44net-request(a)hamradio.ucsd.edu wrote:
Subject:
[44net] incoming traffic.
From:
John Ronan <jpronans(a)gmail.com>
Date:
02/09/2014 05:10 PM
To:
AMPRNet working group <44net(a)hamradio.ucsd.edu>
Hi All,
I've seeing continuous traffic coming in from
amprgw.sysnet.ucsd.edu. from
5.135.135.42 to 44.155.6.1 port 80 over my tunnel. Anyone else seeing the same?
I've disabled my tunnel for the moment as I don't have the time at the moment to
chase it down.
Regards
John
EI7IG
It is not specifically from that address.
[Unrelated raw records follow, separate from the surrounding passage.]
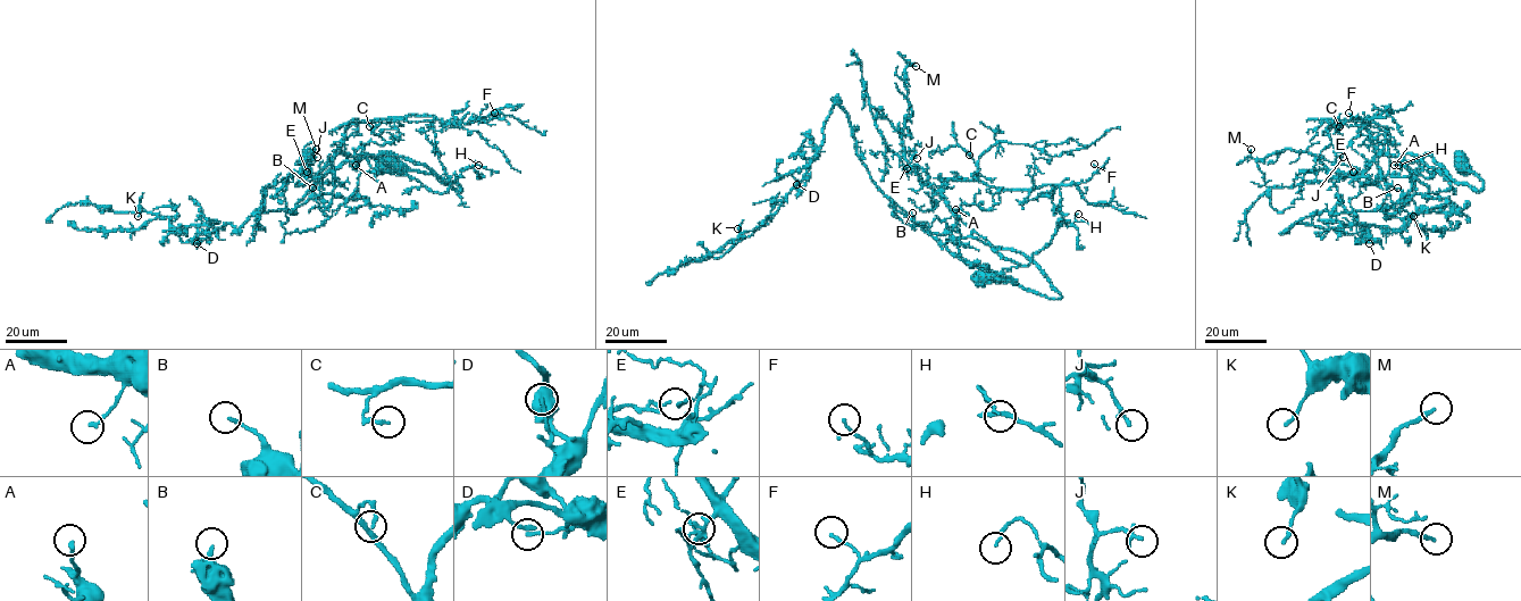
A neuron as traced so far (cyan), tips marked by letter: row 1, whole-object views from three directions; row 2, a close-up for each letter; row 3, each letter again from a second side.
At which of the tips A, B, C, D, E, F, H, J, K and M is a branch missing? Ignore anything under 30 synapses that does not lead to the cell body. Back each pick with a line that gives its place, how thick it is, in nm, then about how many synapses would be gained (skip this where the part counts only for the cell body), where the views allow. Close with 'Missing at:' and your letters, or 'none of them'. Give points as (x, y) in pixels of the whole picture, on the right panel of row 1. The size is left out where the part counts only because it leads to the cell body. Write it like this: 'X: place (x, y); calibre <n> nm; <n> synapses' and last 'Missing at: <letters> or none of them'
Missing at: none of them

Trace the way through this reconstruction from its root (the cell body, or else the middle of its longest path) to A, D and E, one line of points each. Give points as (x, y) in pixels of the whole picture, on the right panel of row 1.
A: (1460, 160), (1484, 182), (1480, 190), (1457, 184), (1428, 155), (1420, 163), (1401, 159), (1394, 165)
D: (1460, 160), (1480, 190), (1427, 155), (1395, 211), (1322, 211), (1280, 233), (1365, 224), (1369, 243)
E: (1460, 160), (1484, 182), (1480, 190), (1457, 184), (1428, 155), (1410, 163), (1379, 153), (1360, 175), (1353, 172)

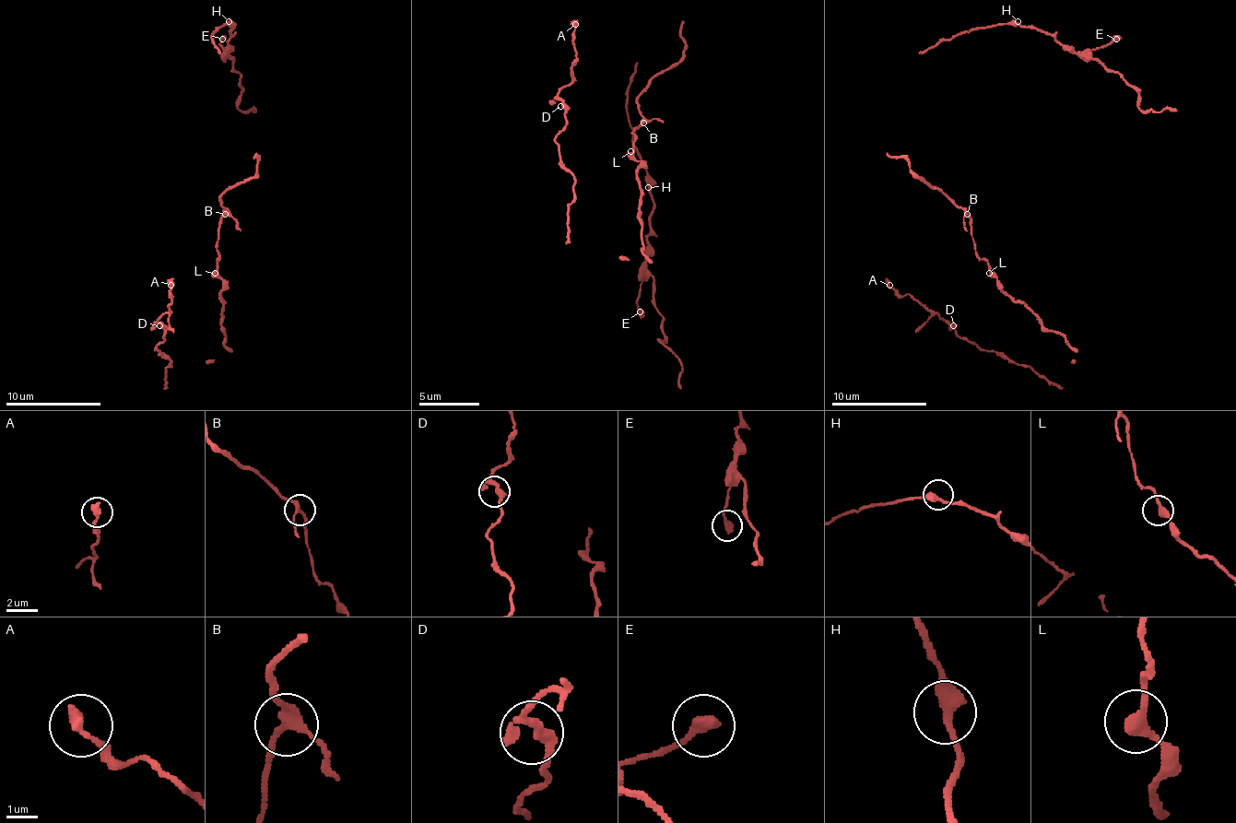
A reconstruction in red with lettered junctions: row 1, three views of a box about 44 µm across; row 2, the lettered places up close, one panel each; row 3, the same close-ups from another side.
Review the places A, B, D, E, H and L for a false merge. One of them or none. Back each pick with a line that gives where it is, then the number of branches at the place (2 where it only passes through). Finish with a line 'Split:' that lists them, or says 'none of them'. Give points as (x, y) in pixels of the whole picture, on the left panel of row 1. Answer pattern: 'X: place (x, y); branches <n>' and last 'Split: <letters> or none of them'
Split: none of them

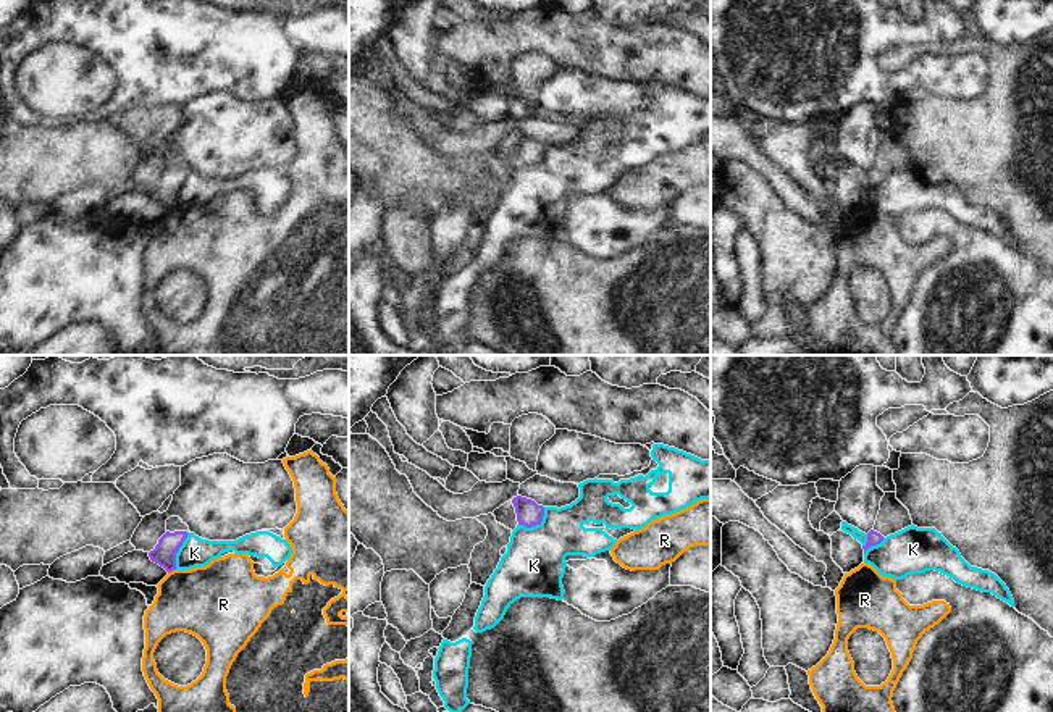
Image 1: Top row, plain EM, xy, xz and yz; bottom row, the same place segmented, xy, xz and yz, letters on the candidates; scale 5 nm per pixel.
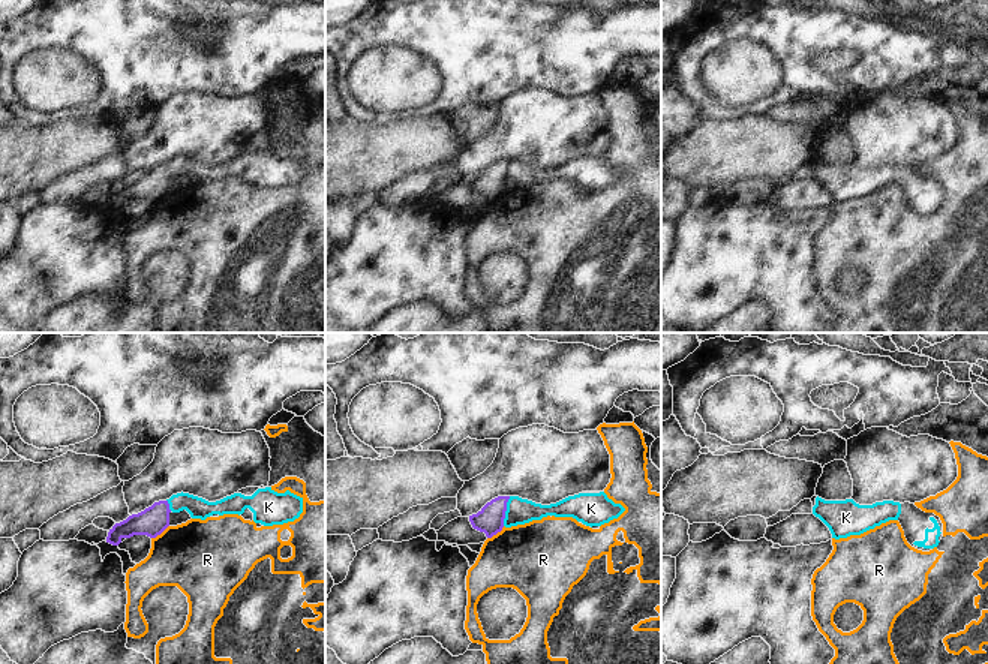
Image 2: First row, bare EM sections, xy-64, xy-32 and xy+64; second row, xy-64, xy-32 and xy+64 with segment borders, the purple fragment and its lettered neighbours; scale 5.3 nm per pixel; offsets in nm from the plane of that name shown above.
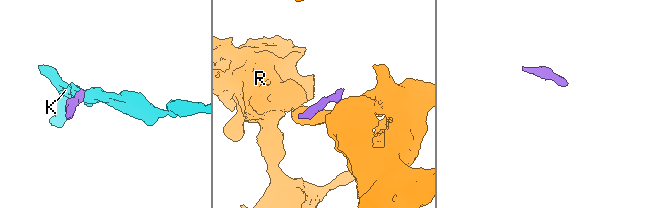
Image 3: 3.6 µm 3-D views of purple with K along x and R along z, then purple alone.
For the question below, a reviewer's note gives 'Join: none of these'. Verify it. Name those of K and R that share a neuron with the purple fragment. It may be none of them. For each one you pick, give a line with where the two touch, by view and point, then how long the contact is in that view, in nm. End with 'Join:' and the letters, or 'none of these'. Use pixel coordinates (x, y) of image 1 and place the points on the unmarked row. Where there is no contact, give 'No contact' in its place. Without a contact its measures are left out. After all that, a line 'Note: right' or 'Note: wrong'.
Join: none of these
Note: right

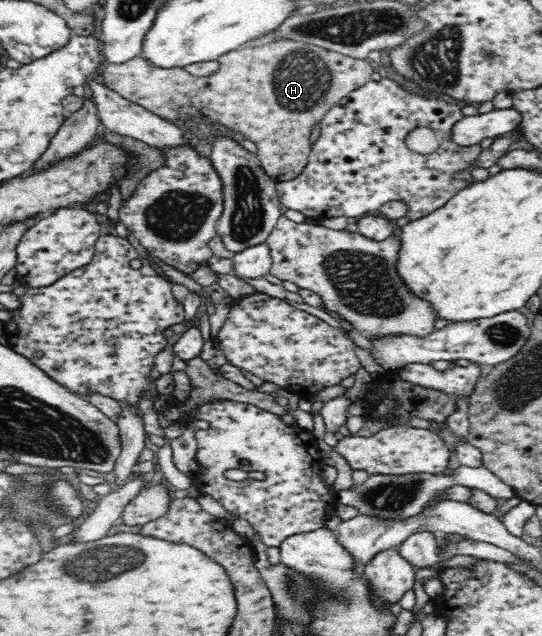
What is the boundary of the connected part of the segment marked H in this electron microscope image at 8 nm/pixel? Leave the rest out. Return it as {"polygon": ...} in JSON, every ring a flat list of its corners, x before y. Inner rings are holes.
{"polygon":[[282,37,258,45,241,47,218,58,218,69,206,78,196,78,185,68,164,69,150,65,146,57,138,55,121,65,108,64,102,72,104,85,121,97,143,106,146,110,169,118,204,118,208,124,224,124,226,128,246,134,256,144,255,155,264,172,276,182,296,178,307,166,311,153,310,130,316,122,336,106,349,92,370,81,376,68,370,60,357,60,342,53,330,52,318,45]]}

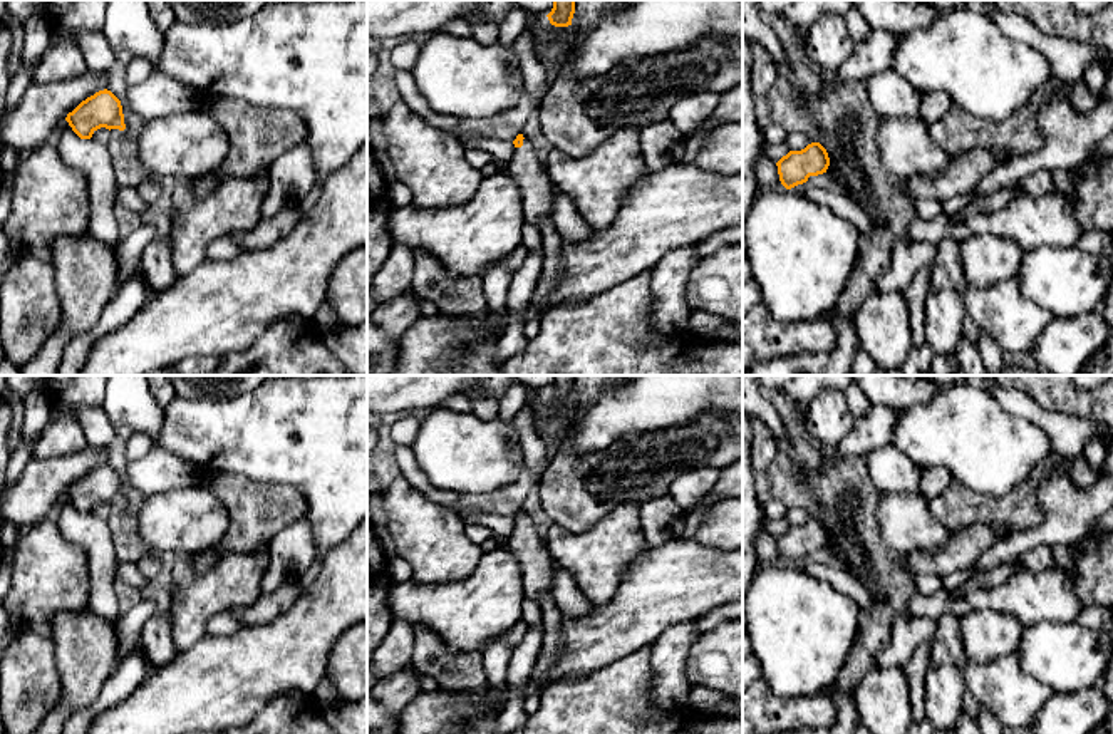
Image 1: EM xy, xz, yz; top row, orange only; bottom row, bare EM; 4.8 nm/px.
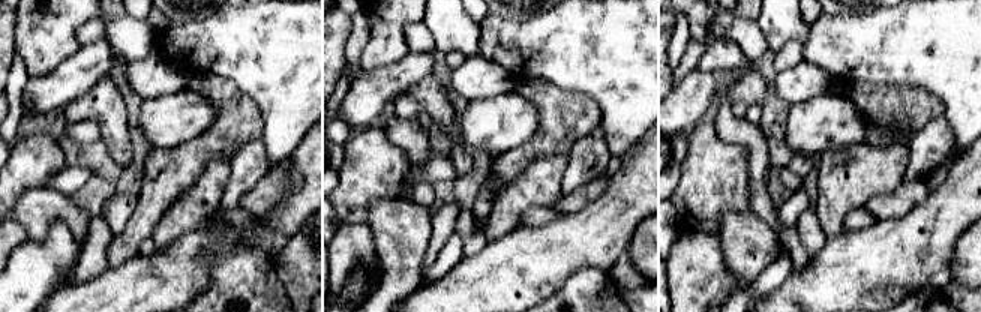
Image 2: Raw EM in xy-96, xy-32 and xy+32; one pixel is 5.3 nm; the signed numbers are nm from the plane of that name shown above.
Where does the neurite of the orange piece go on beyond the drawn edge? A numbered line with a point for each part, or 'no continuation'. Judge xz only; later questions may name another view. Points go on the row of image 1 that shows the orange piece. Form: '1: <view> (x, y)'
1: xz (537, 190)

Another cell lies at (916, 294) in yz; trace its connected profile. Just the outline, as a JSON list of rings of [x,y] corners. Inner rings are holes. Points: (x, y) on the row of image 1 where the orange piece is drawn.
[[[930,265],[922,266],[910,285],[903,290],[903,297],[910,308],[910,322],[914,325],[914,347],[924,345],[925,339],[925,298],[929,293]]]

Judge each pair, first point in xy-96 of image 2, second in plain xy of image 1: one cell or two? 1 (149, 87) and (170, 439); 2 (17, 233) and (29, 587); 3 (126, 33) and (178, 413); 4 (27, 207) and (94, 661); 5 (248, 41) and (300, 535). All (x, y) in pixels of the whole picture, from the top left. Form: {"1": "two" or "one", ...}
{"1": "two", "2": "two", "3": "two", "4": "one", "5": "two"}

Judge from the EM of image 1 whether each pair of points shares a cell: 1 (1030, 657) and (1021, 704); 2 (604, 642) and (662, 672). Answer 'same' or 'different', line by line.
1: different
2: different

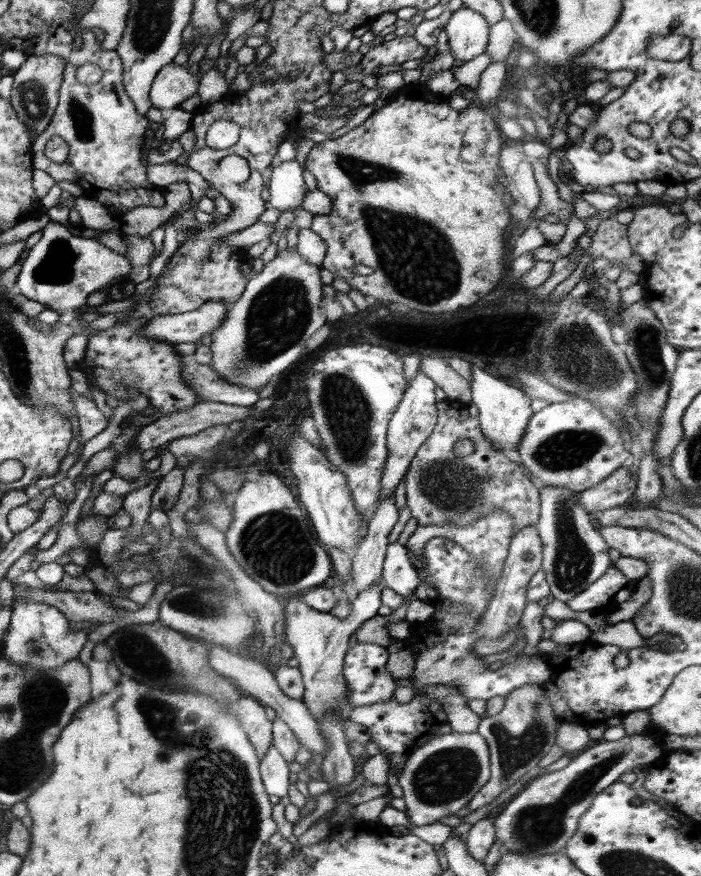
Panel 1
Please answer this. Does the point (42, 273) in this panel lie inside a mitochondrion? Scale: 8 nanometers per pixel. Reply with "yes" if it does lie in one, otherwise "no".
yes

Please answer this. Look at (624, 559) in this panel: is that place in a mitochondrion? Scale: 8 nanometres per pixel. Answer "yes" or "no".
no

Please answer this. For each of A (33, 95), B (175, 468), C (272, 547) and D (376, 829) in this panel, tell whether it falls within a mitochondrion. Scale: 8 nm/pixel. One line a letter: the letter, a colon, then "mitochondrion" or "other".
A: mitochondrion
B: other
C: mitochondrion
D: other

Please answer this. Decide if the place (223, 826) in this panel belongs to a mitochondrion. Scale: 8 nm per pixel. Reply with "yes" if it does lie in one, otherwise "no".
yes

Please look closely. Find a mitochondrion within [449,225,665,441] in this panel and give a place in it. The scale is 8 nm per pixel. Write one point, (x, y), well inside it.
(586, 364)

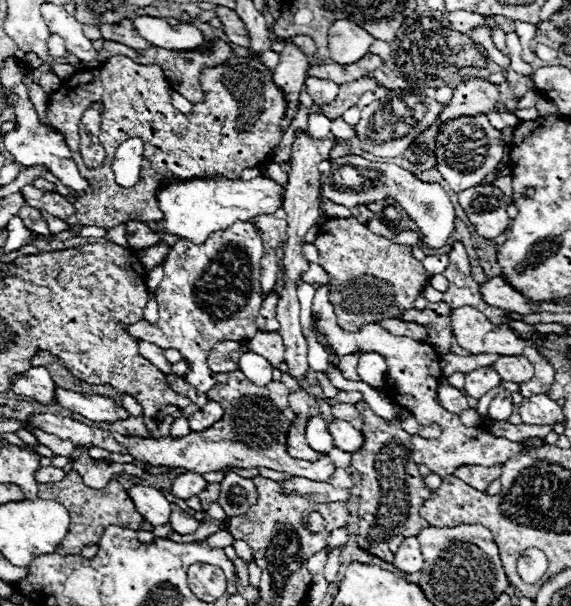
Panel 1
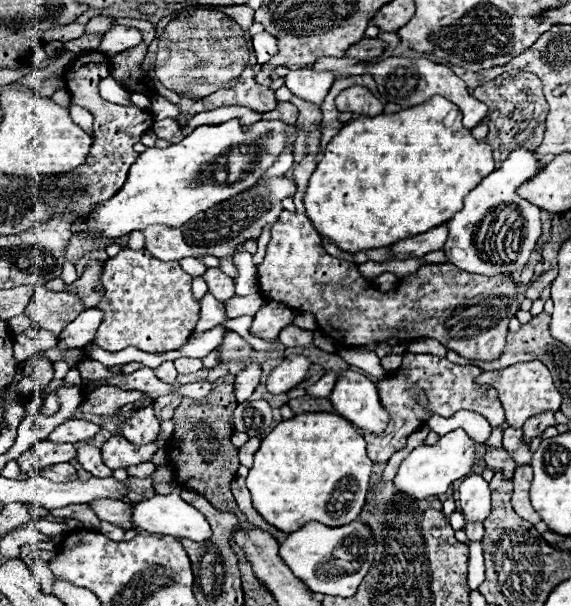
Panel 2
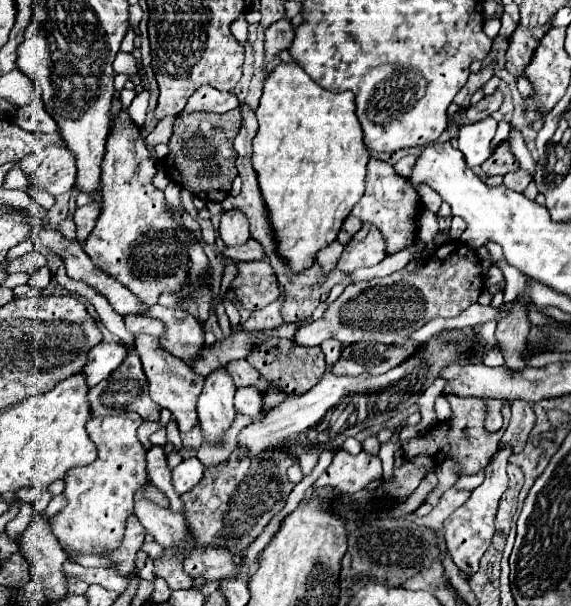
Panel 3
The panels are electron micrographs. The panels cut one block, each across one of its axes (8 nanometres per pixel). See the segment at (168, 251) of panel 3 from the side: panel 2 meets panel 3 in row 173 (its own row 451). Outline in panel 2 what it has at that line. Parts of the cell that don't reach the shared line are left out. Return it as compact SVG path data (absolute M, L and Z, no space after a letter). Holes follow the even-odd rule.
M112 436L110 440L106 440L102 444L104 464L112 470L136 466L136 464L142 464L142 462L150 462L154 454L156 454L154 444L136 446L136 444L128 442L124 436Z

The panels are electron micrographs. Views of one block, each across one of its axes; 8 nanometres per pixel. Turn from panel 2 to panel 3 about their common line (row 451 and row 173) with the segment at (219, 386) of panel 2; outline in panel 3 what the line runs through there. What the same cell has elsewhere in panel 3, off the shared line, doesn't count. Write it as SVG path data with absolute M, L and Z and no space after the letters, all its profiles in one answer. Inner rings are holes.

It appears to be a distributed
attack on http servers, at least
to network 44. I see the same incoming stream of connects to several hosts in my subnet,
all from
a different source IP. Sometimes after several hours it stops and starts from another
IP.
I have crafted iptables rules that block it effectively:
iptables -A firewall -m state --state RELATED,ESTABLISHED -j ACCEPT
iptables -A firewall -p tcp --syn -m recent --name tcp --set
iptables -A firewall -p tcp --syn -m recent --name tcp --update --seconds 30 --hitcount 15
-j DROP
iptables -A firewall -p tcp --dport 80 --syn -j ACCEPT
iptables -A firewall -p tcp --dport 443 --syn -j ACCEPT
iptables -A firewall -p tcp -j DROP
It just drops any source IP that sends more than 15 connects in 30 seconds.
Adjust for the port numbers that you want to accept (80 and 443 in this example)
There is also an internet-wide scan from source address 64.78.174.63 with traffic like
this:
21:04:33.762663 64.78.174.63 -> 44.137.40.2 TCP 52 [TCP Port numbers reused] http >
http [SYN] Seq=0 Win=8192 Len=0 MSS=1460 WS=256 SACK_PERM=1
I see it on another server outside net-44 as well.
It is blocked by the same rule but I have just firewalled the entire 64.78.160.0/20 net as
this does not look like someone I want to deal with.